Cuando te planteas escribir sobre inmigración ilegal, tienes que asumir varios riesgos de salida: el primero, que tu comentario no vea la luz, y si la ve, por muy neutral que hayas sido, planeará sobre tu cabeza la palabra «racista», esa especie de muletilla, de palabra comodín, como el “vale” que tanto irritaba a Cela, usada frecuentemente por quien no aporta alternativas, pero de esta manera acaba con el debate y se siente vencedor.
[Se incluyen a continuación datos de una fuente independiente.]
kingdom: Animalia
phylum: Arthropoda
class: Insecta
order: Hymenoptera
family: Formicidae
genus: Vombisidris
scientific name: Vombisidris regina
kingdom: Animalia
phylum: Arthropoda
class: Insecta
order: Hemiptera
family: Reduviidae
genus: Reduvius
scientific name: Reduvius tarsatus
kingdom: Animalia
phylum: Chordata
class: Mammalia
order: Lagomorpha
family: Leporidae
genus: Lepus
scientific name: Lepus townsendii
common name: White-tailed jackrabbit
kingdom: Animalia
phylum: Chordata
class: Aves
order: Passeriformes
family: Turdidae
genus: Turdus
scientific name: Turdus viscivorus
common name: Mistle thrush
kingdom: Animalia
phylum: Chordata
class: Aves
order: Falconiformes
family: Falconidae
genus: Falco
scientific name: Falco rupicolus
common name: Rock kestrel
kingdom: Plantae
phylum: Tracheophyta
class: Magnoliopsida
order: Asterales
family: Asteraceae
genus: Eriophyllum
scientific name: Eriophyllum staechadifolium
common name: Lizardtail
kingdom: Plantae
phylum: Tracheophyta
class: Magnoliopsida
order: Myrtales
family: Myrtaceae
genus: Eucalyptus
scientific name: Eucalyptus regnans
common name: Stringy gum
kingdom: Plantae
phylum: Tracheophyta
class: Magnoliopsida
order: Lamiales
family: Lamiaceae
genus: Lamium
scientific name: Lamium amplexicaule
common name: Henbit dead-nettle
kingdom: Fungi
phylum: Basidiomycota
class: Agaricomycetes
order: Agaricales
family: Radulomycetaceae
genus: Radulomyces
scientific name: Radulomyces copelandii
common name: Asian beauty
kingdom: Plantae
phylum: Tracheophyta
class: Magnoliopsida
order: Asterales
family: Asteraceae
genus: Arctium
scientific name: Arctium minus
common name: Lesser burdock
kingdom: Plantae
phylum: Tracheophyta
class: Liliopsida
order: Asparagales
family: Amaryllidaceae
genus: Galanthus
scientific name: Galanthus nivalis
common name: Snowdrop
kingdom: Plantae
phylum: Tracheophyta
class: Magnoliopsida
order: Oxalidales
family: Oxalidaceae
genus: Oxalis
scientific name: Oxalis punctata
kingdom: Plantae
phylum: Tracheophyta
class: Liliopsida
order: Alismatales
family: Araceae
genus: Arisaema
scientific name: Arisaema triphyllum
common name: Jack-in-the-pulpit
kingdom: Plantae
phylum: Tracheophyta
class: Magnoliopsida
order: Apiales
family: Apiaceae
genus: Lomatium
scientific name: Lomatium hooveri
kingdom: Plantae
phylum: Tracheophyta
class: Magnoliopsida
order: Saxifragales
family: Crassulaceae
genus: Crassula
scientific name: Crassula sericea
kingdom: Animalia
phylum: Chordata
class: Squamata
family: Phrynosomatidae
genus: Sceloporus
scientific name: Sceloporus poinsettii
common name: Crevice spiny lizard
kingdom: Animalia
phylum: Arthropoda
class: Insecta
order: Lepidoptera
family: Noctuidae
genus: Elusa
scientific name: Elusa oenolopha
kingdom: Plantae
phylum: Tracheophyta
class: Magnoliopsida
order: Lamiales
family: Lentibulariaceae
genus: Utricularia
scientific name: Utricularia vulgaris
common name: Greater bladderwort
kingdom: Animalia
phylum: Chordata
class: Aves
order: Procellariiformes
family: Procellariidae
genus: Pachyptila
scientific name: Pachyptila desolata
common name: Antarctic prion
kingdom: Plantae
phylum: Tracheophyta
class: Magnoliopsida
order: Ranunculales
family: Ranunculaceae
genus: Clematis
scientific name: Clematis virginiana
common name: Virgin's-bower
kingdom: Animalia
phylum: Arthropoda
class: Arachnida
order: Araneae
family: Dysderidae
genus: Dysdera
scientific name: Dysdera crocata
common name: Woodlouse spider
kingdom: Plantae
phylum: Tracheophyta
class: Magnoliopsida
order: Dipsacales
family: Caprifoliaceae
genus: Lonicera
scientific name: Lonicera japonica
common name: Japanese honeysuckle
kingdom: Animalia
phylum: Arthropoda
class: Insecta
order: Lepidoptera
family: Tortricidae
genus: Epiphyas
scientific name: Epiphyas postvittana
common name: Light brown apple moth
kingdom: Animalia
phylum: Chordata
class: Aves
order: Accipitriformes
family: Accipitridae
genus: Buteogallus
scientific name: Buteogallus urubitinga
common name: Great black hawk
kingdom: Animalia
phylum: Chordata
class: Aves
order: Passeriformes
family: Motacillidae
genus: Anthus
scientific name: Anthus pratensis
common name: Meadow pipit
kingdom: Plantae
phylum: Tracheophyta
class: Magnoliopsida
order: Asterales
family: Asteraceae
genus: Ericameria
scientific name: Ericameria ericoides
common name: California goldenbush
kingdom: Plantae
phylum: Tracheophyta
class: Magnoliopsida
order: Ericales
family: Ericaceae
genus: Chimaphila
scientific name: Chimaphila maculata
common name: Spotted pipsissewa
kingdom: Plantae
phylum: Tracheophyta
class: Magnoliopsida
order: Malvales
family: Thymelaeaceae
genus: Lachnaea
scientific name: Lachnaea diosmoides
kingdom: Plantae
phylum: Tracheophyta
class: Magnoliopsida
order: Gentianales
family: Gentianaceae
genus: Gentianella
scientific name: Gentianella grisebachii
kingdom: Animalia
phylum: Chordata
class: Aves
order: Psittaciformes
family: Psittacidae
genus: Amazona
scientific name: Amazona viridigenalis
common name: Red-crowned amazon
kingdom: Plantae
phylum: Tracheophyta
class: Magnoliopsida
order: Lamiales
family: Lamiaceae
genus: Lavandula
Y es que este asunto destapa varias vergüenzas y es mejor reducirlo a comentarios o comportamientos de grupos de despistados que no se han fijado en la línea de salida de las finales de atletismo, la llegada de los maratones, los campeones de los pesos pesados de boxeo o la resistencia bajo los plásticos de un invernadero, para darse cuenta que eso de que la raza blanca sea superior a las demás es cosa del pasado. No se rechaza al inmigrante por su raza sino por la forma de llegar, por las bravas, que te pilla sin medios materiales ni humanos para acogerlos, generando una preocupación justificada a los de aquí, incluidos los extranjeros.
El problema no es esto que quieren hacernos creer. El drama es pensar qué políticas hacen los ministerios de Exteriores, Interior, Defensa y Seguridad Social, entre otros. ¿Se trabaja en los países de origen? ¿Sí? Pues vaya gestión. ¿No? ¿A qué esperan?, ¿Están censados y localizados los que llegan, como está cualquier español? ¿No? ¿Y qué vas a rastrear luego?, ¿Son seguras nuestras fronteras que no ven a treinta pateras “invadiendo” (permítanme el término) la costa sin que nadie las detecte?, ¿Y si en la patera en vez de ir 20 personas van 20 kilos de explosivo?, ¿Y si las mafias se “especializan” en embarcar a personas con covid positivo como una nueva forma de terrorismo?, ¿Ayuda publicar en prensa y televisión que los inmigrantes serán ubicados en hoteles de tres estrellas o zonas residenciales, para hacerle la publicidad gratis a las mafias?
Y todos con la lección bien aprendida: “decid que sois de cualquier país en guerra” como hizo mi amigo de Burkina Faso que se “nacionalizó” maliense cuando llegó a Tenerife y que formó parte de uno de los veinte grupos de diez personas que fueron repartidos por la península, masificando aún más los barrios ya de por sí deprimidos, sin ninguna perspectiva buena de futuro. Luego se extrañan de que aquí sea mayor el número de contagios.
El drama es tener un Gobierno ciego e inoperante (ellos se autodenominan “solidario”) que los reparte por el país como el que da cartas en la baraja, los deja a su suerte y mira para otro lado, mientras gasta sus energías en temas pasados del pasado y otras sandeces.